Among those 23 are chronic bronchitis, emphysema, asthma diagnosed after service, and several cancers, including brain, gastrointestinal, kidney, neck, pancreatic, respiratory and reproductive.
Glioblastoma, the brain cancer that Beau Biden died from, is among those listed.
The U.S. military uses open burn pits to manage several types of waste in foreign nations. Concerns about burn pit emissions heightened during and after the U.S. presence in Afghanistan, Iraq and other locations, triggering restrictions and ongoing studies of the health effects from airborne hazards.
The Department of Defense identified nine locations where burn pits were still being used by the military in 2019 — seven in Syria, one in Afghanistan and one in Egypt. The incinerated waste was not limited to medical waste, hazardous waste, tires and plastics, according to the Pentagon’s burn pit report to Congress.
Several of Congress’ recent annual defense policy bills have included provisions to monitor health effects and restrict and phase out burn pits.
For vets who were exposed to Agent Orange during the Vietnam era, the PACT Act now presumes high blood pressure, also called hypertension, as a service-connected disease.
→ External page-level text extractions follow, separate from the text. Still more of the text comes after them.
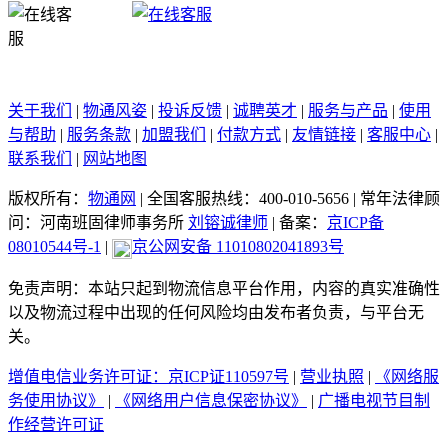
关于我们
|
物通风姿
|
投诉反馈
|
诚聘英才
|
服务与产品
|
使用
与帮助
|
服务条款
|
加盟我们
|
付款方式
|
友情链接
|
客服中心
|
联系我们
|
网站地图
版权所有：
物通网
|
全国客服热线：400-010-5656
|
常年法律顾
问：河南班固律师事务所
刘镕诚律师
|
备案：
京ICP备
08010544号-1
|
京公网安备 11010802041893号
免责声明：本站只起到物流信息平台作用，内容的真实准确性
以及物流过程中出现的任何风险均由发布者负责，与平台无
关。
增值电信业务许可证：京ICP证110597号
|
营业执照
|
《网络服
务使用协议》
|
《网络用户信息保密协议》
|
广播电视节目制
作经营许可证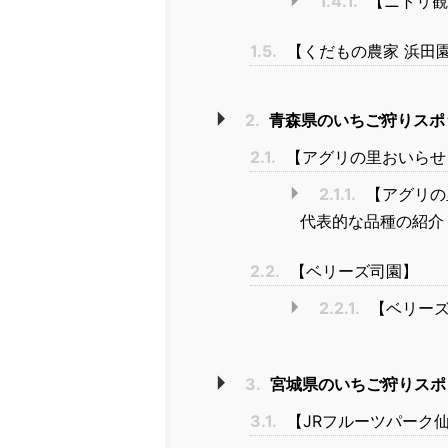
1.4.1.
【ニトリ観
1.5.
【くだもの農家 浜田
2.
青森県のいちご狩りスポ
2.1.
【アグリの里おいらせ
2.1.1.
【アグリの
代表的な品種の紹介
2.2.
【ベリーズ司園】
2.2.1.
【ベリーズ
3.
宮城県のいちご狩りスポ
3.1.
【JRフルーツパーク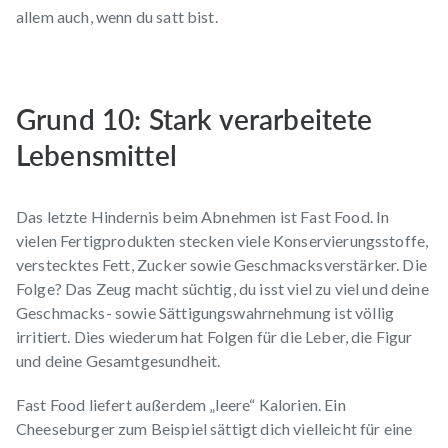
allem auch, wenn du satt bist.
Grund 10: Stark verarbeitete
Lebensmittel
Das letzte Hindernis beim Abnehmen ist Fast Food. In
vielen Fertigprodukten stecken viele Konservierungsstoffe,
verstecktes Fett, Zucker sowie Geschmacksverstärker. Die
Folge? Das Zeug macht süchtig, du isst viel zu viel und deine
Geschmacks- sowie Sättigungswahrnehmung ist völlig
irritiert. Dies wiederum hat Folgen für die Leber, die Figur
und deine Gesamtgesundheit.
Fast Food liefert außerdem „leere“ Kalorien. Ein
Cheeseburger zum Beispiel sättigt dich vielleicht für eine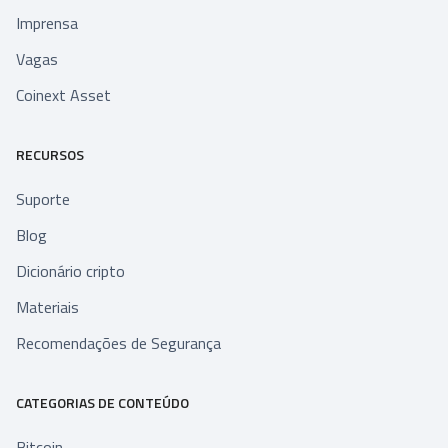
Imprensa
Vagas
Coinext Asset
RECURSOS
Suporte
Blog
Dicionário cripto
Materiais
Recomendações de Segurança
CATEGORIAS DE CONTEÚDO
Bitcoin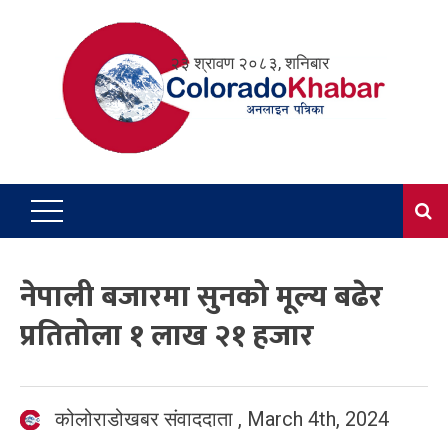
Skip
to
२३ श्रावण २०८३, शनिबार
content
नेपाली बजारमा सुनको मूल्य बढेर
प्रतितोला १ लाख २१ हजार
कोलोराडोखबर संवाददाता
,
March 4th, 2024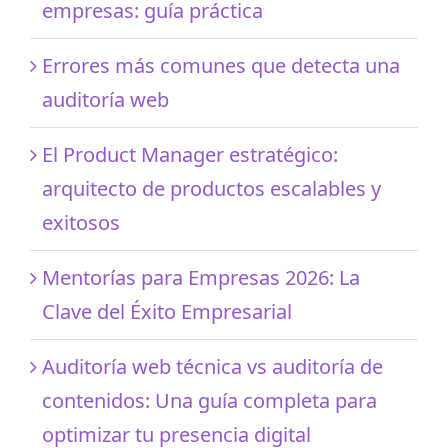
empresas: guía práctica
Errores más comunes que detecta una
auditoría web
El Product Manager estratégico:
arquitecto de productos escalables y
exitosos
Mentorías para Empresas 2026: La
Clave del Éxito Empresarial
Auditoría web técnica vs auditoría de
contenidos: Una guía completa para
optimizar tu presencia digital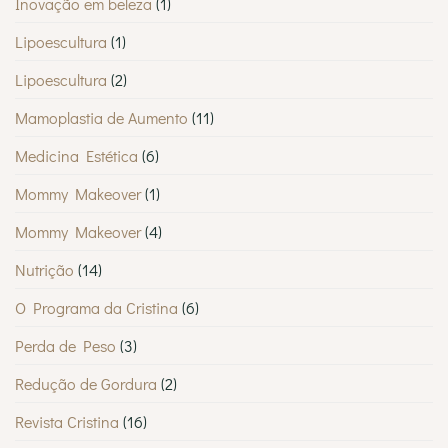
Inovação em beleza
(1)
Lipoescultura
(1)
Lipoescultura
(2)
Mamoplastia de Aumento
(11)
Medicina Estética
(6)
Mommy Makeover
(1)
Mommy Makeover
(4)
Nutrição
(14)
O Programa da Cristina
(6)
Perda de Peso
(3)
Redução de Gordura
(2)
Revista Cristina
(16)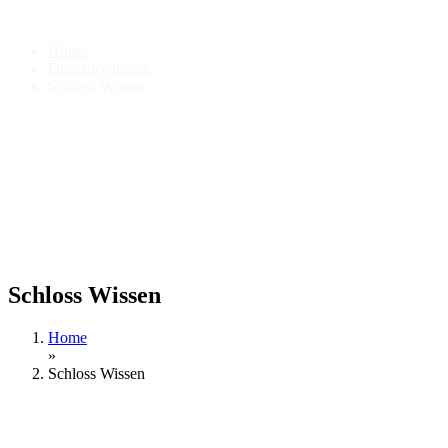
Schloss Wissen
Home
Directory listing
Schloss Wissen
Schloss Wissen
Home
»
Schloss Wissen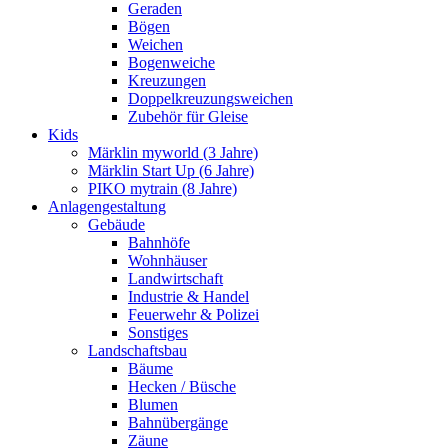
Geraden
Bögen
Weichen
Bogenweiche
Kreuzungen
Doppelkreuzungsweichen
Zubehör für Gleise
Kids
Märklin myworld (3 Jahre)
Märklin Start Up (6 Jahre)
PIKO mytrain (8 Jahre)
Anlagengestaltung
Gebäude
Bahnhöfe
Wohnhäuser
Landwirtschaft
Industrie & Handel
Feuerwehr & Polizei
Sonstiges
Landschaftsbau
Bäume
Hecken / Büsche
Blumen
Bahnübergänge
Zäune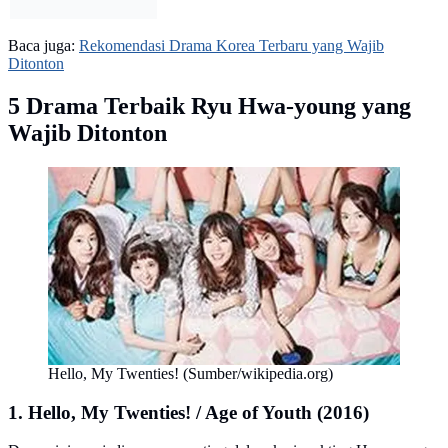
Baca juga:
Rekomendasi Drama Korea Terbaru yang Wajib
Ditonton
5 Drama Terbaik Ryu Hwa-young yang
Wajib Ditonton
Hello, My Twenties! (Sumber/wikipedia.org)
1. Hello, My Twenties! / Age of Youth (2016)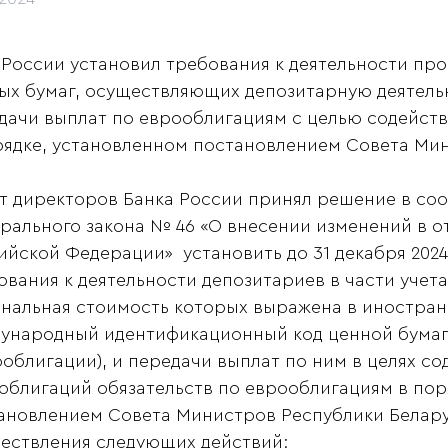
 России установил требования к деятельности пр
ых бумаг, осуществляющих депозитарную деятельн
дачи выплат по еврооблигациям с целью содейств
рядке, установленном постановлением Совета Мин
т директоров Банка России принял решение в соот
рального закона № 46 «О внесении изменений в о
ийской Федерации» установить до 31 декабря 202
ования к деятельности депозитариев в части учета
нальная стоимость которых выражена в иностра
ународный идентификационный код ценной бумаги 
ооблигации), и передачи выплат по ним в целях 
облигаций обязательств по еврооблигациям в пор
ановлением Совета Министров Республики Беларусь
ествления следующих действий: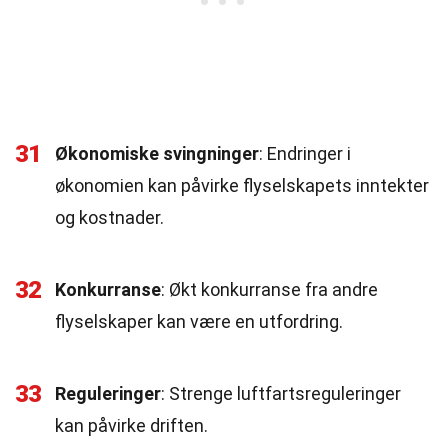
31
Økonomiske svingninger
: Endringer i
økonomien kan påvirke flyselskapets inntekter
og kostnader.
32
Konkurranse
: Økt konkurranse fra andre
flyselskaper kan være en utfordring.
33
Reguleringer
: Strenge luftfartsreguleringer
kan påvirke driften.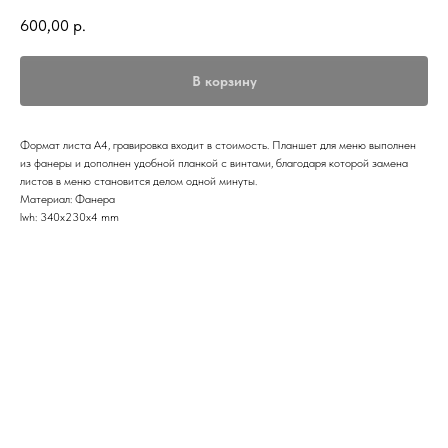
600,00
р.
В корзину
Формат листа А4, гравировка входит в стоимость. Планшет для меню выполнен
из фанеры и дополнен удобной планкой с винтами, благодаря которой замена
листов в меню становится делом одной минуты.
Материал: Фанера
lwh: 340x230x4 mm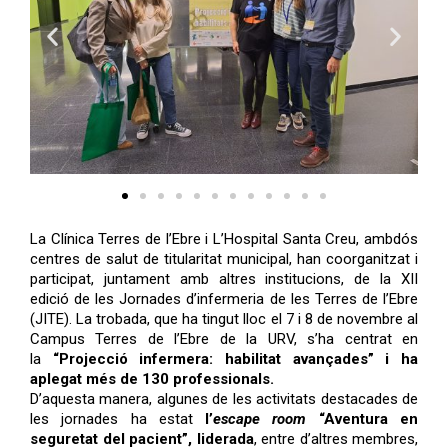
La Clínica Terres de l’Ebre i L’Hospital Santa Creu, ambdós
centres de salut de titularitat municipal, han coorganitzat i
participat, juntament amb altres institucions, de la XII
edició de les Jornades d’infermeria de les Terres de l’Ebre
(JITE). La trobada, que ha tingut lloc el 7 i 8 de novembre al
Campus Terres de l’Ebre de la URV, s’ha centrat en
la
“Projecció infermera: habilitat avançades” i ha
aplegat més de 130 professionals.
D’aquesta manera, algunes de les activitats destacades de
les jornades ha estat
l’
escape room
“Aventura en
seguretat del pacient”, liderada
, entre d’altres membres,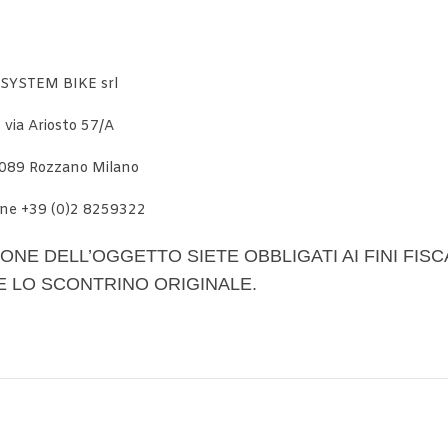
SYSTEM BIKE srl
via Ariosto 57/A
089 Rozzano Milano
ne +39 (0)2 8259322
ONE DELL’OGGETTO SIETE OBBLIGATI AI FINI FISC
E LO SCONTRINO ORIGINALE.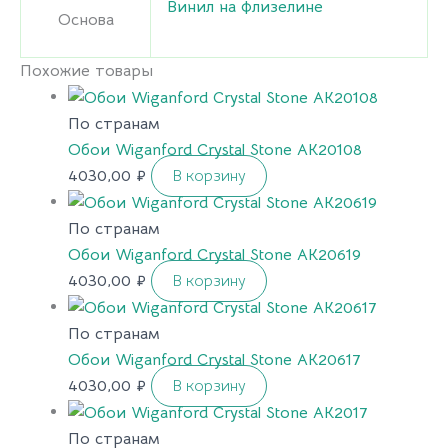
Винил на флизелине
Основа
Похожие товары
По странам
Обои Wiganford Crystal Stone AK20108
4030,00
₽
В корзину
По странам
Обои Wiganford Crystal Stone AK20619
4030,00
₽
В корзину
По странам
Обои Wiganford Crystal Stone AK20617
4030,00
₽
В корзину
По странам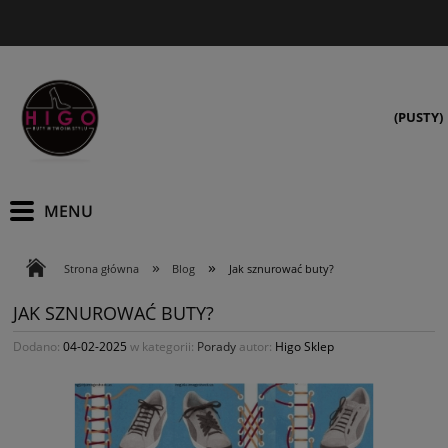
(PUSTY)
»
»
Strona główna
Blog
Jak sznurować buty?
JAK SZNUROWAĆ BUTY?
Dodano:
04-02-2025
w kategorii:
Porady
autor:
Higo Sklep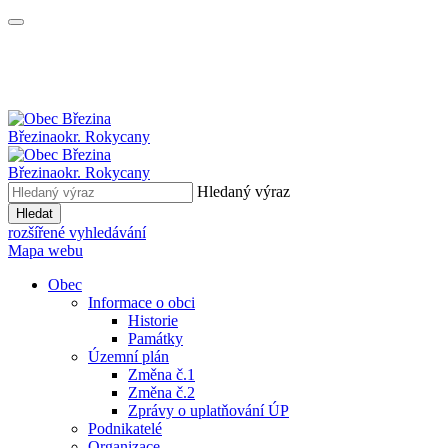
Březina
okr. Rokycany
Březina
okr. Rokycany
Hledaný výraz
Hledat
rozšířené vyhledávání
Mapa webu
Obec
Informace o obci
Historie
Památky
Územní plán
Změna č.1
Změna č.2
Zprávy o uplatňování ÚP
Podnikatelé
Organizace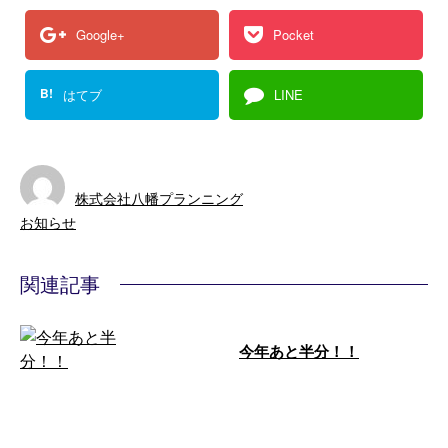
Google+
Pocket
B!
はてブ
LINE
株式会社八幡プランニング
お知らせ
関連記事
今年あと半分！！
木造家屋、鉄骨家屋解体(笛吹市)
before→ after1 after2 木造家屋3
棟、葡萄棚、 …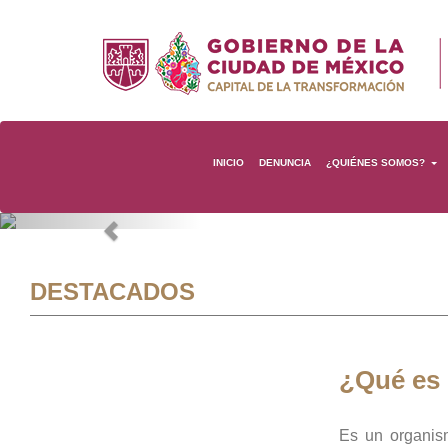
INICIO
DENUNCIA
¿QUIÉNES SOMOS?
Previous
DESTACADOS
¿Qué es
Es un organis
Monoclonal gammopathy of undetermined significance, which causes irregularities with antibody-producing cells, is another disease added to the list for Agent Orange-exposed vets.
PACT Act statistics
As of Aug. 4, 408,581 veterans have completed PACT Act-related claims, with 348,469 approved so far, according to the latest figures from the Department of Veterans Affairs.
Of those who have filed claims, 8,270 were surviving family members.
Veterans who are unsure whether they qualify can begin the process by completing a Toxic Exposure Screening, which 4.1 million have already done, according to the VA.